Além disso, a partir do século XIX, a preocupação do Estado e da comunidade médico-científica com substâncias popularmente chamadas de drogas se

fortaleceu quando o consumo foi ficando mais

independente de qualquer elemento vinculado à

tradição cultural, religiosa ou terapêutica, no mesmo período em que se consolidavam novas práticas medicinais, baseadas no conhecimento farmacológico e bioquímico capaz de isolar, extrair ou reproduzir princípios ativos. As substâncias psicoativas passaram a ser classificadas e separadas, de forma um tanto arbitrária, em medicamentos lícitos, substâncias tóxicas e/ou ilícitas e produtos alimentares ou recreativos, como álcool, café e tabaco (ELWANGER, 2016). Com isso, gradualmente, passou-se a dar primazia aos

compostos isolados quimicamente ou mais bem

conhecidos farmacologicamente, produzidos em larga escala, facilitando o uso, a disponibilidade e o controle da dosagem.

Contudo, do ponto de vista medicinal, a cannabis

foi durante muitos séculos conhecida por suas

propriedades curativas. As estruturas químicas dos dois

mais importantes princípios ativos da cannabis, o canabidiol (CBD) e o delta9-tetra-hidrocanabinol (THC — único componente da cannabis que possui ação psicoativa), foram identificadas pelo químico Raphael Mechoulam, em 1963, cerca de 30 anos após esses canabinoides terem sido isolados (MECHOULAM et al.,

2014). Os estudos posteriores identificaram

quimicamente outros fitocanabinoides (canabinoides produzidos pela planta), além de diversos outros componentes da cannabis, como terpenos e flavonoides, que agindo em conjunto produzem maior eficácia terapêutica do que isoladamente.

Apesar desses avanços, apenas em meados dos anos 1990, passados mais 30 anos, começou-se a compreender o mecanismo de ação do THC e do CBD

com a descoberta do sistema endocanabinoide

(MECHOULAM et al., 2014), próprio da maioria dos seres vivos vertebrados e alguns invertebrados. O

sistema endocanabinoide desempenha papel

fundamental em processos bioquímicos e metabólicos envolvidos na homeostase fisiológica.
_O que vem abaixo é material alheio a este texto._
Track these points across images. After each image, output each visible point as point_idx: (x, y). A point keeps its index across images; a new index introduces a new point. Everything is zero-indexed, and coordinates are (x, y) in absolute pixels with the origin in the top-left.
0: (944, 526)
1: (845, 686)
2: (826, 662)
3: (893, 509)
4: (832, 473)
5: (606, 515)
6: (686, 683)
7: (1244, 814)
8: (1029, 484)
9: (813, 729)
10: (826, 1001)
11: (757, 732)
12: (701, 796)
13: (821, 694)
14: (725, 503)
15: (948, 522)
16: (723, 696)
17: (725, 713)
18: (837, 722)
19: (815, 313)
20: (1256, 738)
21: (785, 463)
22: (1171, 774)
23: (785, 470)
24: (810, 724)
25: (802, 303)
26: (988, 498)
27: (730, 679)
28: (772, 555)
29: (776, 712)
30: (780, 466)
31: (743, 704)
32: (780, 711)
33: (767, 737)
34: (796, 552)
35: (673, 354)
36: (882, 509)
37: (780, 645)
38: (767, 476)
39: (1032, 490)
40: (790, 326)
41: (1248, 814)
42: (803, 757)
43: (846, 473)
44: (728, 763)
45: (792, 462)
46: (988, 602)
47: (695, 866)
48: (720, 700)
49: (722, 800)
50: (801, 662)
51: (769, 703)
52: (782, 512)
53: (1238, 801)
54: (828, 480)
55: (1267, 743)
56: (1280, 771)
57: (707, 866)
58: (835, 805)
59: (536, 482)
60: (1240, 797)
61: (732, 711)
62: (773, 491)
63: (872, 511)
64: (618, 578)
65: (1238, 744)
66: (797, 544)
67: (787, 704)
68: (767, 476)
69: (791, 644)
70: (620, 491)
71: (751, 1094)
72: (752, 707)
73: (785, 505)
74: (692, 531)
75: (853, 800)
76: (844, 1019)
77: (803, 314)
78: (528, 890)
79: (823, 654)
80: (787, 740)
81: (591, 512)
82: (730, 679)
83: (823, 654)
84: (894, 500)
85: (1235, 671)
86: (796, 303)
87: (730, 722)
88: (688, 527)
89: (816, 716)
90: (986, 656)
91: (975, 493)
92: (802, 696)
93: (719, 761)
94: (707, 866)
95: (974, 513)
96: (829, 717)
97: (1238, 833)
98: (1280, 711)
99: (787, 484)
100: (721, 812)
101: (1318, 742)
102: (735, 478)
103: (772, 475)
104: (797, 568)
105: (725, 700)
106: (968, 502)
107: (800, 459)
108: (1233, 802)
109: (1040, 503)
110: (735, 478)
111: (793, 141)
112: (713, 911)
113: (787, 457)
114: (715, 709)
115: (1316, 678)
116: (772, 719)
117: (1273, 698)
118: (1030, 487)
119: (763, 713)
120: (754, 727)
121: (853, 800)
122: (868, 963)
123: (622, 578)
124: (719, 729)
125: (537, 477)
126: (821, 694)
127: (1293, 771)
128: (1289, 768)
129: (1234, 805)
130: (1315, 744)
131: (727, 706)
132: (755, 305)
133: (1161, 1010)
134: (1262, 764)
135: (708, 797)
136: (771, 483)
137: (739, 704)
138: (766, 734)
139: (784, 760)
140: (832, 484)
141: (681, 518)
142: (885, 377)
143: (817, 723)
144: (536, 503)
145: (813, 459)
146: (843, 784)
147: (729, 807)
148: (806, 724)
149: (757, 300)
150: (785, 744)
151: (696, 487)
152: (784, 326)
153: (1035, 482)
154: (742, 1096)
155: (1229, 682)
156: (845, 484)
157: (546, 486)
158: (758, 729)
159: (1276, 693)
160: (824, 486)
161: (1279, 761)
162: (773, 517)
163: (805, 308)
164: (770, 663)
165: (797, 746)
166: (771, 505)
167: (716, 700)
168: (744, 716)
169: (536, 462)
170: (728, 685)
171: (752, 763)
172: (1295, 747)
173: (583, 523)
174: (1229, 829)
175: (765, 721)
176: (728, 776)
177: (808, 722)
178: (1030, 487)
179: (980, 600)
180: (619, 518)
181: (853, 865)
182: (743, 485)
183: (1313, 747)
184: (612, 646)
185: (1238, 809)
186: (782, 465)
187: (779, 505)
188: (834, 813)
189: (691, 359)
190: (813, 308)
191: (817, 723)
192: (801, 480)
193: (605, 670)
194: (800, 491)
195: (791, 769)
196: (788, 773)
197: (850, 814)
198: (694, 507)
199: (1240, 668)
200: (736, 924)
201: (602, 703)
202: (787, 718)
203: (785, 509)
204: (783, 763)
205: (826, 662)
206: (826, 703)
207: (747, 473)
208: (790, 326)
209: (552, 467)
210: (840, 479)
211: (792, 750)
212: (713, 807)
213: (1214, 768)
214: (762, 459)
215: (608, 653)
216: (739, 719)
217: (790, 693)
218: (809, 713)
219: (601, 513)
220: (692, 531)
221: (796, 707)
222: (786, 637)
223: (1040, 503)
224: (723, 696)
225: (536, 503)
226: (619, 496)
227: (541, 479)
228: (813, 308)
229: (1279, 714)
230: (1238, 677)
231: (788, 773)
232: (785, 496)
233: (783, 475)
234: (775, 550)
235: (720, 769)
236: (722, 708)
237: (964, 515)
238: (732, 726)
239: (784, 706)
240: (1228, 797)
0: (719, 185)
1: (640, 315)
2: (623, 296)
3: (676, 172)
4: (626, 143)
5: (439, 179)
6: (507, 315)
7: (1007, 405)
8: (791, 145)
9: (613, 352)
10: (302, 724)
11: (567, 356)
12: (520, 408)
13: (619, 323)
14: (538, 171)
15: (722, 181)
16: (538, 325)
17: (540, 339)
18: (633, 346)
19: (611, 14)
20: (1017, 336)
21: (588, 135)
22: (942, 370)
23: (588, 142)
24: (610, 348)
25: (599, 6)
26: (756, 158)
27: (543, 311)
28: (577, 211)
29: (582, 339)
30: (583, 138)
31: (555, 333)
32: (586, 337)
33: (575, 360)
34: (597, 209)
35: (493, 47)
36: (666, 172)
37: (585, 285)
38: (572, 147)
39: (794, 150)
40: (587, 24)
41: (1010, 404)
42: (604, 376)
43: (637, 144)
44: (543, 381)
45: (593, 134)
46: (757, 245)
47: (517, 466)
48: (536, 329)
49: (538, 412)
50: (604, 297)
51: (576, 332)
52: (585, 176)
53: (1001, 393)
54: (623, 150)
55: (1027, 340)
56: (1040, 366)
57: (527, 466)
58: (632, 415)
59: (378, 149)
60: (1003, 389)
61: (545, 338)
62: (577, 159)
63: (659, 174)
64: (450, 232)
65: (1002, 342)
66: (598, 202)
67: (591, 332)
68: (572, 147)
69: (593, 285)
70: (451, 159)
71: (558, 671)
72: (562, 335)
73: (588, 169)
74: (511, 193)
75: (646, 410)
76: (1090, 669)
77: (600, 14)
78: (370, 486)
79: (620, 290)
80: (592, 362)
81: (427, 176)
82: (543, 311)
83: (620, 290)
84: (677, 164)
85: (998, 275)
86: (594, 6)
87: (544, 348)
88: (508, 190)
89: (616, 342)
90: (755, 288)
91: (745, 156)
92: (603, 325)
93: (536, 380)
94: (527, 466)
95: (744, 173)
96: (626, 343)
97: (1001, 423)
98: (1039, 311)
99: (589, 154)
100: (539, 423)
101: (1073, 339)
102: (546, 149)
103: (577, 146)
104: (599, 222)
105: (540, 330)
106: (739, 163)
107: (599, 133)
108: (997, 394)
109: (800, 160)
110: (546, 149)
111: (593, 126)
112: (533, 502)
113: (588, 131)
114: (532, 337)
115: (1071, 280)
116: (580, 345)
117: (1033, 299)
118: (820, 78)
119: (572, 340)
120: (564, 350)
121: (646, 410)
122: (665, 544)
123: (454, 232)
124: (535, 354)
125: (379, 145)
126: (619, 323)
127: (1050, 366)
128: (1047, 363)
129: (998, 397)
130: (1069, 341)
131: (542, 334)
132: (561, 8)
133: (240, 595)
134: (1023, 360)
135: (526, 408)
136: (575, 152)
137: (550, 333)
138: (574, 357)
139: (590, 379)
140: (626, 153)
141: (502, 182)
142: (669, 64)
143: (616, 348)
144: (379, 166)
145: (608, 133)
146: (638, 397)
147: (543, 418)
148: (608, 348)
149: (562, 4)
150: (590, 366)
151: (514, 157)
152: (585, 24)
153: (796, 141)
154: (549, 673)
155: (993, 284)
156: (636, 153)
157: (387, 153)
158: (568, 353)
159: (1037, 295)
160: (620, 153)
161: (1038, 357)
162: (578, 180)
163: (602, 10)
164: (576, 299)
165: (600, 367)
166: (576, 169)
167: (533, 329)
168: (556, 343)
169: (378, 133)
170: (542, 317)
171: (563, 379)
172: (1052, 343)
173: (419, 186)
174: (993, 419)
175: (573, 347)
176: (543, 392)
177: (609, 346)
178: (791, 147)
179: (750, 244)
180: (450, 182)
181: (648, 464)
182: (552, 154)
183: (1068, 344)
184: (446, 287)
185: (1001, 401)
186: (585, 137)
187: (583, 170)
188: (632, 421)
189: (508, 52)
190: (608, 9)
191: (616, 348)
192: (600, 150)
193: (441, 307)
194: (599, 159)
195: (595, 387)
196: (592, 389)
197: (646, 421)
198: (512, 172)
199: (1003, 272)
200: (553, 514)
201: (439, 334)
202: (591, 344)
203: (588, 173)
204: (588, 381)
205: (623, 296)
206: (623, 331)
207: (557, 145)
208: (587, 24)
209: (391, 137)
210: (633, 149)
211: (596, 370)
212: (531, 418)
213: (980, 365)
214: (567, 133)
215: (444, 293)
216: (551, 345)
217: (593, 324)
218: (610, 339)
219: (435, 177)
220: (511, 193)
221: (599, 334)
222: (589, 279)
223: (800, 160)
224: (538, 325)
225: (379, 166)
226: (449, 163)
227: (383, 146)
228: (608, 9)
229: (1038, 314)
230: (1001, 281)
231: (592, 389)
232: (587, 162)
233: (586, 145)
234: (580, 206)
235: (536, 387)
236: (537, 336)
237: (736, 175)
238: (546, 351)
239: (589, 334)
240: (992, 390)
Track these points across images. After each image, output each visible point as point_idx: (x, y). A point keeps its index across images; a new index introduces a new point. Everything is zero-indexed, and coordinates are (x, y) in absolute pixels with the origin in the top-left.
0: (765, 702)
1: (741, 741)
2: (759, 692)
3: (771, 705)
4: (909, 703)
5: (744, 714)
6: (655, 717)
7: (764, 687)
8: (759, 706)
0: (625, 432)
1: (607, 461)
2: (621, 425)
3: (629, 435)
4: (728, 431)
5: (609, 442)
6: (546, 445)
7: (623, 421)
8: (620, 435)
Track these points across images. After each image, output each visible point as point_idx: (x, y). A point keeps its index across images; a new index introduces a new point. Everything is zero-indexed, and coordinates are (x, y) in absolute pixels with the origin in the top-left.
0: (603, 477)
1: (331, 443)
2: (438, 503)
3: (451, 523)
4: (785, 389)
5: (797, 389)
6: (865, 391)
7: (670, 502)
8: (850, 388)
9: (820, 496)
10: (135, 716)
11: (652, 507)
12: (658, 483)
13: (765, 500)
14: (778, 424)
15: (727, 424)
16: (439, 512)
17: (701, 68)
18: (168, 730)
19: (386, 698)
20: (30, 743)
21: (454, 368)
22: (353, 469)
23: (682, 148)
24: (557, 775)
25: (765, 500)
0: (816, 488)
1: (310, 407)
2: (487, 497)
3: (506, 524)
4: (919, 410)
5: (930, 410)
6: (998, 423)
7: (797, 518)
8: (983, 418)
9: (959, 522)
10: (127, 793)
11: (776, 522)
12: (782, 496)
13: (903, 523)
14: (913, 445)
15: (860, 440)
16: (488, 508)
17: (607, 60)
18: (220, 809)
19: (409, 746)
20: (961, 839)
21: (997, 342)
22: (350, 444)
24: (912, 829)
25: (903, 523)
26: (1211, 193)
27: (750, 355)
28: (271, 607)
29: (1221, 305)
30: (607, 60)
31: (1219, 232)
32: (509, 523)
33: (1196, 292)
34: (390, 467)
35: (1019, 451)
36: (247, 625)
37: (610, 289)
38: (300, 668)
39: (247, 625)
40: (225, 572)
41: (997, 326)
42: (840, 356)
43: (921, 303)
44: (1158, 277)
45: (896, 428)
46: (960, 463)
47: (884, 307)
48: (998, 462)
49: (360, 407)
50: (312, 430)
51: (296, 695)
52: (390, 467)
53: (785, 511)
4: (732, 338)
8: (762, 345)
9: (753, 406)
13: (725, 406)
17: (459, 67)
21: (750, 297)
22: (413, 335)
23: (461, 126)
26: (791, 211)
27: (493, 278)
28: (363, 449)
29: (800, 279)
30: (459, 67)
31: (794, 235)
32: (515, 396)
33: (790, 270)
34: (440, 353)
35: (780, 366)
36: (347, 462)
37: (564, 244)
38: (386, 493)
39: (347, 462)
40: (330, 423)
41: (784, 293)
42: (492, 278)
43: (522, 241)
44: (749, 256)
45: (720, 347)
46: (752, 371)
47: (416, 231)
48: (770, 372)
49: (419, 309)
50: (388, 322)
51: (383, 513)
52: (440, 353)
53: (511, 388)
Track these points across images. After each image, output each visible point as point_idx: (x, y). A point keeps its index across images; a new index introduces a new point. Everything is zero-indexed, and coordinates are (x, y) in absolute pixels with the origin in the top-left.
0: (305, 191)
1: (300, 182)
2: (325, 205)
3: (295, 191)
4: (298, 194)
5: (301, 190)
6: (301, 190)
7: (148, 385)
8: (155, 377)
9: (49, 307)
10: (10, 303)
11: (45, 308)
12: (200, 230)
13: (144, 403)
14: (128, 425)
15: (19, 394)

É por causa desse sistema que os fitocanabinoides (CBD, THC) e demais

compostos da cannabis possuem propriedades

terapêuticas para diferentes doenças, sendo já

conhecido seu potencial de neurogênese, anticonvulsivo, neuroprotetivo, anti-inflamatório, analgésico, ansiolítico, antidepressivo e de regulação da imunidade.

Há comprovação da eficácia dos extratos ricos em fitocanabinoides (usados via oral, por vaporização ou na forma de pomadas e adesivos) para muitas doenças, como epilepsia refratária (DEVINSKY et al., 2017; PORTER; JACOBSON, 2013), mal de Parkinson (LOTAN et al., 2014), dor crônica neuropática ou oncológica (MICHAEL ALLAN et al., 2018), câncer (BADOWSKI, 2017) e autismo (SCHLEIDER et al., 2019). Além dessas doenças, a cannabis vem sendo explorada para tratar Alzheimer, lúpus, síndrome do intestino irritável, doença de Crohn, artrite reumatoide, fibromialgia, glaucoma, distúrbios mentais (tais como esquizofrenia, estresse pós-traumático, transtornos de humor e de ansiedade), dependência química de álcool e outras substâncias. Tudo isso demonstra o potencial impacto que a cannabis pode ter sobre a saúde pública ao ser utilizada no

tratamento de doenças crônicas, raras e/ou

incapacitantes, tanto pela redução de custos financeiros

com procedimentos complexos e caros, como

internações em UTIs, quanto pela promoção da qualidade de vida e reinserção social.

Apesar das históricas proibições legais em países influentes e da hipervalorização dos seus efeitos

adversos para a saúde, os estudos sobre as

propriedades medicinais da cannabis nunca pararam de ser produzidos. As publicações científicas relacionadas

aos canabinoides cresceram muito nas últimas

décadas2, especialmente no cenário internacional. Em-

bora nem sempre valorizados no país, o Brasil tem feito contribuições importantes para esse tema utilizando

metodologias reconhecidas e validadas

academicamente. Exemplo são as pesquisas lideradas pelo professor Elisardo Carlini (UNIFESP), que ainda em 1981 publicou um ensaio clínico randomizado, duplo cego, identificando benefícios do canabidiol no controle das crises epilépticas.